You can see from this task list that there are still many planning and implementation tasks that would need to be accomplished just to get started, and to be successful! And that’s the point: many of those additional tasks can be completed AFTER the early ones have gotten the ball rolling. By creating only the MVP, the MINIMUM viable product, the inventor / developer can build her business using the feedback she receives from users in order to perfect her widget, its pricing, and her sales process.
MVP for an Advocacy or Care Management Start-up
Now let’s look at how the concept of MVP can apply to an advocacy or care management start-up, by asking, what are the tasks that MUST be completed before you can launch a practice? — vs — which ones can be completed even after you have launched? Here’s a sample list:
- Determine your starting service list which includes ONLY the services you are already good at performing – just a few basics. You can expand later, or specialize later, and you can hire others who know how to perform complementary services.

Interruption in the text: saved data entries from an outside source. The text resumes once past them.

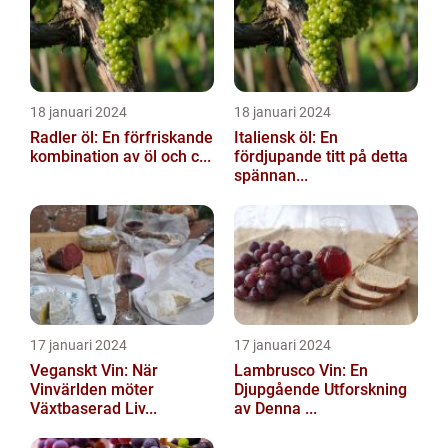
18 januari 2024
18 januari 2024
Radler öl: En förfriskande
Italiensk öl: En
kombination av öl och c...
fördjupande titt på detta
spännan...
17 januari 2024
17 januari 2024
Veganskt Vin: När
Lambrusco Vin: En
Vinvärlden möter
Djupgående Utforskning
Växtbaserad Liv...
av Denna ...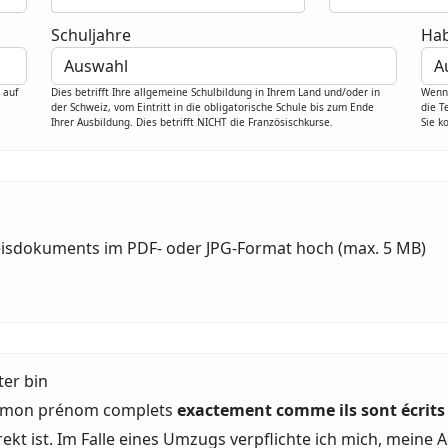
Schuljahre
Hab
 auf
Dies betrifft Ihre allgemeine Schulbildung in Ihrem Land und/oder in
Wenn 
der Schweiz, vom Eintritt in die obligatorische Schule bis zum Ende
die T
Ihrer Ausbildung. Dies betrifft NICHT die Französischkurse.
Sie k
sweisdokuments im PDF- oder JPG-Format hoch (max. 5 MB)
ter bin
t mon prénom complets
exactement comme ils sont écrits
rekt ist. Im Falle eines Umzugs verpflichte ich mich, mein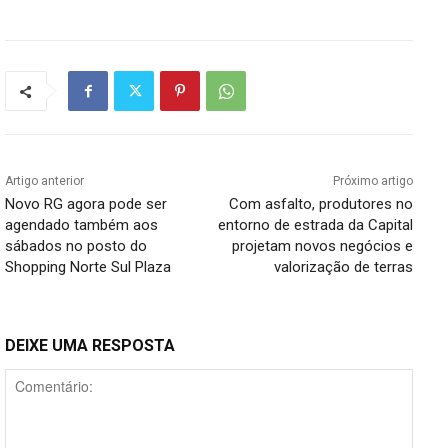
Artigo anterior
Próximo artigo
Novo RG agora pode ser
Com asfalto, produtores no
agendado também aos
entorno de estrada da Capital
sábados no posto do
projetam novos negócios e
Shopping Norte Sul Plaza
valorização de terras
DEIXE UMA RESPOSTA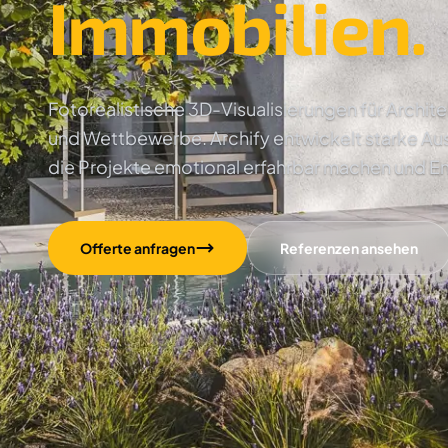
Immobilien.
Fotorealistische 3D-Visualisierungen für Archi
und Wettbewerbe. Archify entwickelt starke Au
die Projekte emotional erfahrbar machen und E
Offerte anfragen
Referenzen ansehen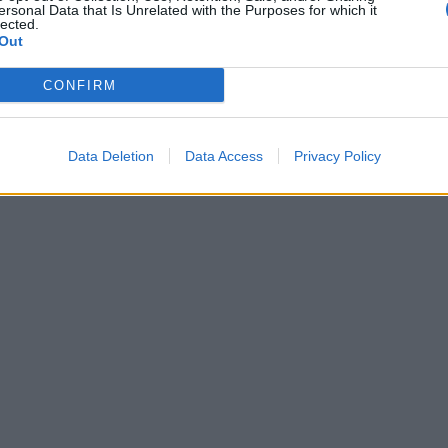
ersonal Data that Is Unrelated with the Purposes for which it
lected.
Out
CONFIRM
Data Deletion
Data Access
Privacy Policy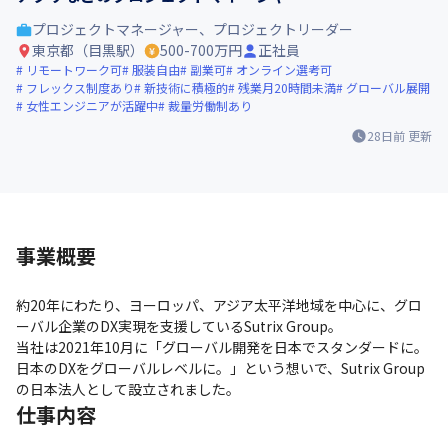
プロジェクトマネージャー、プロジェクトリーダー
東京都（目黒駅）
500-700万円
正社員
リモートワーク可
服装自由
副業可
オンライン選考可
フレックス制度あり
新技術に積極的
残業月20時間未満
グローバル展開
女性エンジニアが活躍中
裁量労働制あり
28日前
更新
事業概要
約20年にわたり、ヨーロッパ、アジア太平洋地域を中心に、グロ
ーバル企業のDX実現を⽀援しているSutrix Group。

当社は2021年10⽉に「グローバル開発を日本でスタンダードに。 
日本のDXをグローバルレベルに。」という想いで、Sutrix Group
の⽇本法⼈として設⽴されました。
仕事内容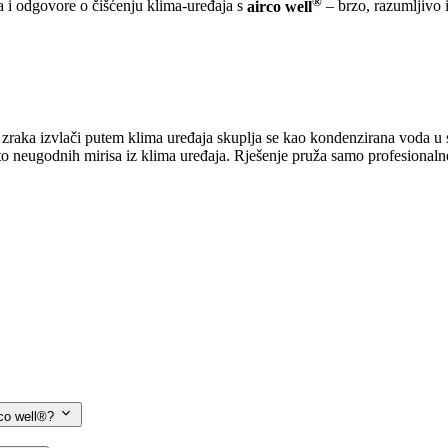
®
a i odgovore o čišćenju klima-uređaja s
airco well
– brzo, razumljivo 
 zraka izvlači putem klima uređaja skuplja se kao kondenzirana voda u s
azito neugodnih mirisa iz klima uređaja. Rješenje pruža samo profesionalno
irco well®?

- Get your financials in place: prepare your start-up budget and figure out a starting price for your services.
- Take care of business-task details: get your EIN, establish a bank account, set up a way to accept credit card payments, have your lawyer review your contract, and obtain your liability or E&O insurance.
- Do some basic marketing and planning: build your website, print business cards, set yourself up in advocacy directories.
- Design a feedback tool so you can get input from the patients and caregivers who will help you refine your services and business processes after your launch but early enough so you can build using that input.
If you have delved into getting started in advocacy, you know this is only part of your start-up list. But you don’t have to wait to complete all the required tasks to get started!
Use this MVP approach – and launch sooner, not later. Patients need you, and their post-service input will be invaluable in helping you build a healthy practice.